§ TEXT SEGMENT

========

Translating Perduti nei Quartieri Spagnoli (Giunti, January 2019) into English wasn't quite as magical but it turned out to be a fun intellectual challenge, and it was nice never having to ask the author what she meant. Once I'd finished the translation, I was satisfied that I'd conveyed the genuineness of the original but worried that something essential had been inevitably lost, like with a photocopy of a painting. But I think I just needed some space from Perduti in order to see Lost in the Spanish Quarter as a work of fiction in its own right. Besides, the English version has some small additions, relating to the dialect or other cultural or historical factors, which I love because they will deepen the experience for the English-language reader.

How was BookExpo and your tour in Washington, D.C., and Boston? What stores did you visit and what stood out about them and the booksellers?
At BookExpo, I received an embarrassingly warm welcome. There was a long line at the HarperCollins stand to receive signed galley copies of my novel, although it might have had something to do with the free prosecco brought out to launch the new imprint, HarperVia. My editors and the rest of the team were giddy with excitement because they're doing something risky and new--and it's a real thrill because I'm new to all this too. I took part in a panel discussion about literature in translation and was shocked to learn that only 3% of books sold in America are translated from a foreign language. I like to fantasize that my novel will help, in its own little way, to make the world smaller.

========

(Extracted data entries)

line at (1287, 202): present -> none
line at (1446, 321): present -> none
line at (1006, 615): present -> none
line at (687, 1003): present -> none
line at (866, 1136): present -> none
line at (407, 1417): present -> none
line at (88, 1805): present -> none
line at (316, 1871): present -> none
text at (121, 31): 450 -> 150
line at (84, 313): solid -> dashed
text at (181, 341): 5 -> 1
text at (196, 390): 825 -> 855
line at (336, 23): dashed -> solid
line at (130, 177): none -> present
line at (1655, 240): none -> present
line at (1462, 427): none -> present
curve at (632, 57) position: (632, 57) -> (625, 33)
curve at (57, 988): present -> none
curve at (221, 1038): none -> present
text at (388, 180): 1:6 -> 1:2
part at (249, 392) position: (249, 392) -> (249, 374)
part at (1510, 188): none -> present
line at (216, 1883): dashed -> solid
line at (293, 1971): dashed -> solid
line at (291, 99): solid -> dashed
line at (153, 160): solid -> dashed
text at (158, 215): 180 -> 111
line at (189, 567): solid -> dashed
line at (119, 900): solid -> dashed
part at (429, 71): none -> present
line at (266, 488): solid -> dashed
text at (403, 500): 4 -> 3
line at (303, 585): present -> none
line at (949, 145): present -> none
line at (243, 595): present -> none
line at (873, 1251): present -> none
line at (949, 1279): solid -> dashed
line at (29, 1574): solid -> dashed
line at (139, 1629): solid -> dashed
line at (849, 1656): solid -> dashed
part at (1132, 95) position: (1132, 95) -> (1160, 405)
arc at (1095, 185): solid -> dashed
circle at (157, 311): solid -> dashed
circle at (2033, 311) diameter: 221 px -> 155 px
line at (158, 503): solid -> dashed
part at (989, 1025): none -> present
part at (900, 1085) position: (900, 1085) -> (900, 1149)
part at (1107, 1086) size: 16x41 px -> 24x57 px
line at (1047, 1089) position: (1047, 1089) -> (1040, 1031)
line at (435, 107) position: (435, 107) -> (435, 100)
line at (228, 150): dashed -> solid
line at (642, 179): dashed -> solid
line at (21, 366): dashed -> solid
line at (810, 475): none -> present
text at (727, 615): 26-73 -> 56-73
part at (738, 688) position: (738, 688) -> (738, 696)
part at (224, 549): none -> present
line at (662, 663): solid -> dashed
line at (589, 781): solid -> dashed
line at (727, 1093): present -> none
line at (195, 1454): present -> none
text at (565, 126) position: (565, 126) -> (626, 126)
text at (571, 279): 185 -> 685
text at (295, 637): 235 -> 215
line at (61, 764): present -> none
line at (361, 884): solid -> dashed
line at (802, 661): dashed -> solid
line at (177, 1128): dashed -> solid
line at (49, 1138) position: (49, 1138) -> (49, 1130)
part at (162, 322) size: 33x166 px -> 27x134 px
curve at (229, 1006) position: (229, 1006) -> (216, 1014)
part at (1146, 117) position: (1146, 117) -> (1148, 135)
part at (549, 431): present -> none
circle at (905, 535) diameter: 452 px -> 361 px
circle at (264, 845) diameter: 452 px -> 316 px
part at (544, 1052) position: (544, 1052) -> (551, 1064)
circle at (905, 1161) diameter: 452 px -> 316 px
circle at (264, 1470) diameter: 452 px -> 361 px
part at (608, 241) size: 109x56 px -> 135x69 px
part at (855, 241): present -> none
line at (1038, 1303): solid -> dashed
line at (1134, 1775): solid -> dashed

========

§ EXERCISE SET
(a) According to the interview, what share of books sold in America are translated from a foreign language?
(b) Say whether each statement agrees with the interview, and quote the deciding words: (i) The translator had to ask the original author what she meant. (ii) The English version has small additions relating to the dialect or other cultural or historical factors. (iii) HarperVia was the new imprint being launched at BookExpo.
(c) Carry on the interview from its final sentence.

§ RESPONSES BY TASK
(a) Only 3%.

(b)
(i) No: "it was nice never having to ask the author what she meant."
(ii) Yes: "the English version has some small additions, relating to the dialect or other cultural or historical factors"
(iii) Yes: "the free prosecco brought out to launch the new imprint, HarperVia"

(c)
Visiting so many tantalizing independent bookstores confirmed to me that I've landed among some of the most passionate do-gooders on the planet. In D.C., I especially enjoyed walking into Politics and Prose, just a block away from where I'd been staying with my brother and his family; it's their local bookstore, right next door to their local pizzeria. I also met with booksellers at Kramerbooks, One More Page, East City, Solid State, Loyalty Books and Busboys and Poets. In and around Boston, if possible, the reception was even warmer and I simply did not want to leave. I visited Harvard Book Store, Belmont Books, Harvard Coop, Newtonville Books, Concord Bookshop, Brookline Booksmith, Porter Square Books, An Unlikely Story and Wellesley Books.

What brought you to New Zealand? Will you be back in the U.S. anytime soon?
To quote Eddie Vedder, by going to the other hemisphere "I got my wish to up and disappear," but New Zealand is the kind of land that heals you whether you like it or not. That was 20 years ago, which means I've lived here longer than in any other country. But now my connection with the U.S. has been rekindled, in a completely unexpected way, as has my relationship with Italy, so who knows what will happen next.

Do you have plans to write more fiction and will you set any future works in New Zealand or the U.S.?
I'm naturally drawn to Southern Italy, and the next novel I plan to write is set in the province of Naples, near Pompeii, dealing with the friendship between two women from different worlds and different generations. Setting is fundamental to me and always will be, but I'm also fascinated by ancient Roman history and keep getting flashes of a possible historical novel. And yes, New Zealand, with its flightless birds and their strange songs, its wet beauty and fierce culture, provides an incredible backdrop which I probably won't be able to resist.